I often read or hear comments about the Bible that go like this: “Why should anyone pay attention to a book that was written when people were barely literate and filled with superstition and knew nothing about the universe and how it works?”
Or, regarding the Christian Bible, or New Testament: “It’s nothing but propaganda for a new religion. Ancient public relations.”
Basically, the complaints are that the Bible is hopelessly antiquated and therefore, useless.
Is it possible that we who live in an era of lightning-fast innovation, where new products and ideas are daily occurrences, have come to believe that wisdom can also become obsolete?
Nothing to Learn?
Have we nothing to learn from Aristotle, Plato, Augustine, Aquinas, Shakespeare, Da Vinci, Galileo, Kant, Darwin, Einstein, Descartes, and Goethe? (It’s not lost on me that all these people are white males. And that shows that, like all human wisdom, theirs was limited.)

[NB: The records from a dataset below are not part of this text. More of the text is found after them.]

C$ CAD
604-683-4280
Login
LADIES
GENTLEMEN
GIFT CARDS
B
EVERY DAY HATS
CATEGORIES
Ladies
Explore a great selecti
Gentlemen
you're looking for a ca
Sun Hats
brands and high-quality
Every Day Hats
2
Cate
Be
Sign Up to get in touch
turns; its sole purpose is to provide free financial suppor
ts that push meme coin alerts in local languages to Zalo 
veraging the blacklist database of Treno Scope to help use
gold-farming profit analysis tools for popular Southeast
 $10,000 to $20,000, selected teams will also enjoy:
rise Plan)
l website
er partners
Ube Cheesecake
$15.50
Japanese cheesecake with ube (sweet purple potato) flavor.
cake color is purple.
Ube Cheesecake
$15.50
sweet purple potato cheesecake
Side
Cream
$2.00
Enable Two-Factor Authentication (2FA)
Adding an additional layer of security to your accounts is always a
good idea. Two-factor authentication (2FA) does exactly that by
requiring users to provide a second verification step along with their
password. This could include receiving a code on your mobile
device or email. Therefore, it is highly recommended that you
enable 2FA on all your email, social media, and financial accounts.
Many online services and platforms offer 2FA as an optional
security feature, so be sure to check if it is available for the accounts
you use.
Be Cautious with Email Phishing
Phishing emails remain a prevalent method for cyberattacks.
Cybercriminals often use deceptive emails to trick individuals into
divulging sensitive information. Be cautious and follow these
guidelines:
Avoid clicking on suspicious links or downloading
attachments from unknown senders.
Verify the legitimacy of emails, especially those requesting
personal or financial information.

Well, then, how about Abraham, Moses, Elijah, Jeremiah, Isaiah and the Psalms from the Hebrew Bible and St. Paul, St. Luke, and Jesus from the Christian Bible? Do they really have nothing to say to us because they aren’t our contemporaries? Fact is, “human nature” has changed little since the time of Aristotle, and the wisdom of the ancients and others in history can provide a perspective that is missing from modern lives.
Moving insights and observations from the Hebrew Bible, or Old Testament, include God’s revelation to Moses: “I am who am;” and Jeremiah’s agonizing complaint about being God’s spokesperson: “…It becomes like fire burning in my heart, imprisoned in my bones; I grow weary holding it in, I cannot endure it.”
“I Am with You”
And the author of Psalm 90 (Catholic version) who puts these words into the mouth of God, addressing his faithful ones: “Since he clings to me in love, I will free him; protect him for he knows my name. When he calls I shall answer: ‘I am with you.’”

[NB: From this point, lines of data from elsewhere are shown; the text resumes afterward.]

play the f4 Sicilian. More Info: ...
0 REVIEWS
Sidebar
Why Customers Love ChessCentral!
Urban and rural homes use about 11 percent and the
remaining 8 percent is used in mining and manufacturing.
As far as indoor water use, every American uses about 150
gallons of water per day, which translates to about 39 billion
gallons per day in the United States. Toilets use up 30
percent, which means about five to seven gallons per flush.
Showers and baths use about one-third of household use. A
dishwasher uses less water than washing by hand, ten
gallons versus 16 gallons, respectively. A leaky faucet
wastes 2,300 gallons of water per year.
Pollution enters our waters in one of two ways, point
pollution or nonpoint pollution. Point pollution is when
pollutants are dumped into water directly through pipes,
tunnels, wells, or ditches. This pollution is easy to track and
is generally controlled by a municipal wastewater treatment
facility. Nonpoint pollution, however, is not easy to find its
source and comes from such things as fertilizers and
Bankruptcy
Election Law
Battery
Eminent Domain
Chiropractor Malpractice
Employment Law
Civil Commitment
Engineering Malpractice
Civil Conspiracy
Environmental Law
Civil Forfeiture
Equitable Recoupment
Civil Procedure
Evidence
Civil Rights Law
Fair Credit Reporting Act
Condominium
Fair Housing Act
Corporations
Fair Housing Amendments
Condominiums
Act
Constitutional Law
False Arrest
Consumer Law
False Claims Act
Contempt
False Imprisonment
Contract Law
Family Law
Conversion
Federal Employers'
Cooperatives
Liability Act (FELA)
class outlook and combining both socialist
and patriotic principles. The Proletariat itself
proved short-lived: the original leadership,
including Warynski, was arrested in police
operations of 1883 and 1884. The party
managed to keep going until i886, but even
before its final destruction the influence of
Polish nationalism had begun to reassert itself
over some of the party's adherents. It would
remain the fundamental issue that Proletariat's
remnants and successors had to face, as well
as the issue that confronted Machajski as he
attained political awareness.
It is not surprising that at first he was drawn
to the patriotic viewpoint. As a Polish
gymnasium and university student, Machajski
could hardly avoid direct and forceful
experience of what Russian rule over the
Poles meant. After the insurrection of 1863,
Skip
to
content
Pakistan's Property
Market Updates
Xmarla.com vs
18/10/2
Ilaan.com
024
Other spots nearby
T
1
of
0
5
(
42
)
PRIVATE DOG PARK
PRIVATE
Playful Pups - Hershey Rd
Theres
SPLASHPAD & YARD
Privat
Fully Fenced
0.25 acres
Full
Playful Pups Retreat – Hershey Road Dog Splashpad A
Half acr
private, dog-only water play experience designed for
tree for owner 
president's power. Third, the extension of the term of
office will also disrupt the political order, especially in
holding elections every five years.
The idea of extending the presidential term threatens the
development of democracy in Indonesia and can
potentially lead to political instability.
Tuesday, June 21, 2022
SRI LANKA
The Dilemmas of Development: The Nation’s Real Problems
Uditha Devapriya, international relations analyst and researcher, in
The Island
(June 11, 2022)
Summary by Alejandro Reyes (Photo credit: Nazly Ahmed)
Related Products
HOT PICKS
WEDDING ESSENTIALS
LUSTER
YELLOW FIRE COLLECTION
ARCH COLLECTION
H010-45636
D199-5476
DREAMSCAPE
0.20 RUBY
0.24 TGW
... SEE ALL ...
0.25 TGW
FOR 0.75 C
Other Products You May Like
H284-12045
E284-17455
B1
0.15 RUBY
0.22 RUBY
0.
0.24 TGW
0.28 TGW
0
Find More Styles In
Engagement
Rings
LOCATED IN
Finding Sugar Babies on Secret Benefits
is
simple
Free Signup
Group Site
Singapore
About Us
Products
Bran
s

As for the New Testament being mere propaganda for a new Jewish sect, all I can say is that if it’s mere public relations, it’s close to worthless.
Jesus’ disciples, the revered leaders of the first Christians, spent years with Jesus but apparently failed to understand his mission, according to the gospels. Even after Jesus’ resurrection, they asked him, “Will you now restore the kingdom to Israel?” In other words, is your teaching about a political change, expelling the Roman occupiers and re-establishing a Jewish nation?
And those same leaders, including Peter, the apostle Jesus saw as the leader of his movement, abandoned him when the going got tough. Shortly before abandoning him, apparently with little thought, Peter pledged to Jesus that “even if I must die with you, I will not deny you.”
The gospels, in fact, sometimes paint Peter as an impulsive rube who jumps into the Sea of Galilee to get to Jesus, and on another occasion during a profound mystical experience, suggests building three “tents” to honor Jesus and two Old Testament heroes. It brings to mind the adage, “Fools rush in where angels fear to tread.” No, some of Peter’s pre-resurrection characteristics definitely align with modern life.
If you’re still not convinced that modern people can relate to a biblical character, read the story in John’s gospel of the woman at the well. When the conversation with Jesus becomes too personal, she seeks to distract Jesus by getting into the standard religious debate between the Samaritans and the Jews. And after her encounter with Jesus, she goes to her neighbors with the wildly exaggerated statement, “He has told me everything I’ve ever done!”
These scenes could be lifted from a modern novel or screenplay. Fact is, the Bible, even though it is as old as 3,000 years, has never lost its relevancy as the Word of God in the words of humans.